───── Available data
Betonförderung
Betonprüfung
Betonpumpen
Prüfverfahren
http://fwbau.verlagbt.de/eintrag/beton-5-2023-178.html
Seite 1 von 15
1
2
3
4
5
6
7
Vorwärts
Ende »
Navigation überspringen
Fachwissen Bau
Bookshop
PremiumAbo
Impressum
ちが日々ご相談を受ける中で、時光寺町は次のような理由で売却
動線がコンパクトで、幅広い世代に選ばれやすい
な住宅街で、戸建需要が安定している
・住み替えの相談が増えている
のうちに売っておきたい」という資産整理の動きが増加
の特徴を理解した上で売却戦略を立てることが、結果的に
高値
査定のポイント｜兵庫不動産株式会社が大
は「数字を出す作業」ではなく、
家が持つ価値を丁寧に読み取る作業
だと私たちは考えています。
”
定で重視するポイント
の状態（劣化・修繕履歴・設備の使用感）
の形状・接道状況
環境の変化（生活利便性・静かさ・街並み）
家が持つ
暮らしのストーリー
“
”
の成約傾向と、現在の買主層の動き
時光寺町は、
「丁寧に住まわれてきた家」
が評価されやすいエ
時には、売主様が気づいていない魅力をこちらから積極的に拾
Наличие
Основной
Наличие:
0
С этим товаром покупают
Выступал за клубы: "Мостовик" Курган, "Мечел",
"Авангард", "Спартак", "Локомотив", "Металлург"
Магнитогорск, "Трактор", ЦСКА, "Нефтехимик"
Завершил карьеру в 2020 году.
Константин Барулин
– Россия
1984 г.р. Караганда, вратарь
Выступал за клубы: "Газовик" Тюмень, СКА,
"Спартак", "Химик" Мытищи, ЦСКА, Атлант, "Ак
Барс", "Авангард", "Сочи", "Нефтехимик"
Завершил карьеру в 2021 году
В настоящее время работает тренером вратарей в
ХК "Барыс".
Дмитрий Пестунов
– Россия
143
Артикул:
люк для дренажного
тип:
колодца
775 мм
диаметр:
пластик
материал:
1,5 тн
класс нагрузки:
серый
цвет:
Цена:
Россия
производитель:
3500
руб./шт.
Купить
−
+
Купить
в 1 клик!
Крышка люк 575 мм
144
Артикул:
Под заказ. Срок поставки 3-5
──────────
───── Available data
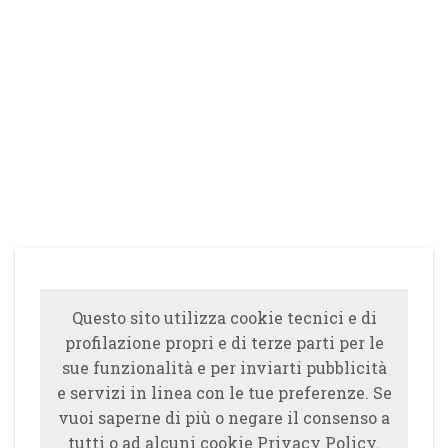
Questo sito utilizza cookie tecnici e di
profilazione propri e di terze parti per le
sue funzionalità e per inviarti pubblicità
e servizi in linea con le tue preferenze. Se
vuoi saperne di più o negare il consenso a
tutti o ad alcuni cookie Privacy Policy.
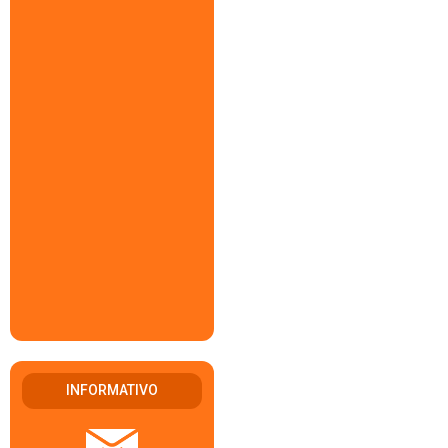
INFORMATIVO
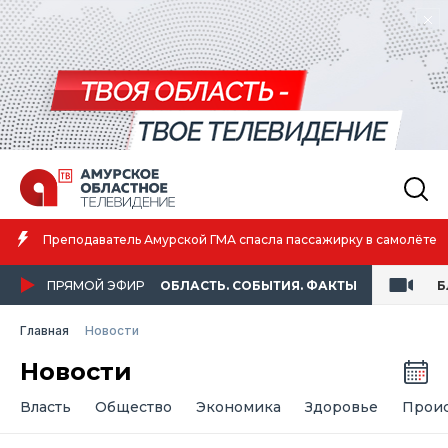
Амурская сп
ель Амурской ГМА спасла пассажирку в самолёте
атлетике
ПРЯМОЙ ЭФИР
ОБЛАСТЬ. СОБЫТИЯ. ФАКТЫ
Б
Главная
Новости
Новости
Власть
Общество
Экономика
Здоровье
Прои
──────────
=== Activity ===
Collect every line of the material that contains the string "ЦСКА" and copy each one out. Matches are case-sensitive.

=== Worked solution ===
Магнитогорск, "Трактор", ЦСКА, "Нефтехимик"
"Спартак", "Химик" Мытищи, ЦСКА, Атлант, "Ак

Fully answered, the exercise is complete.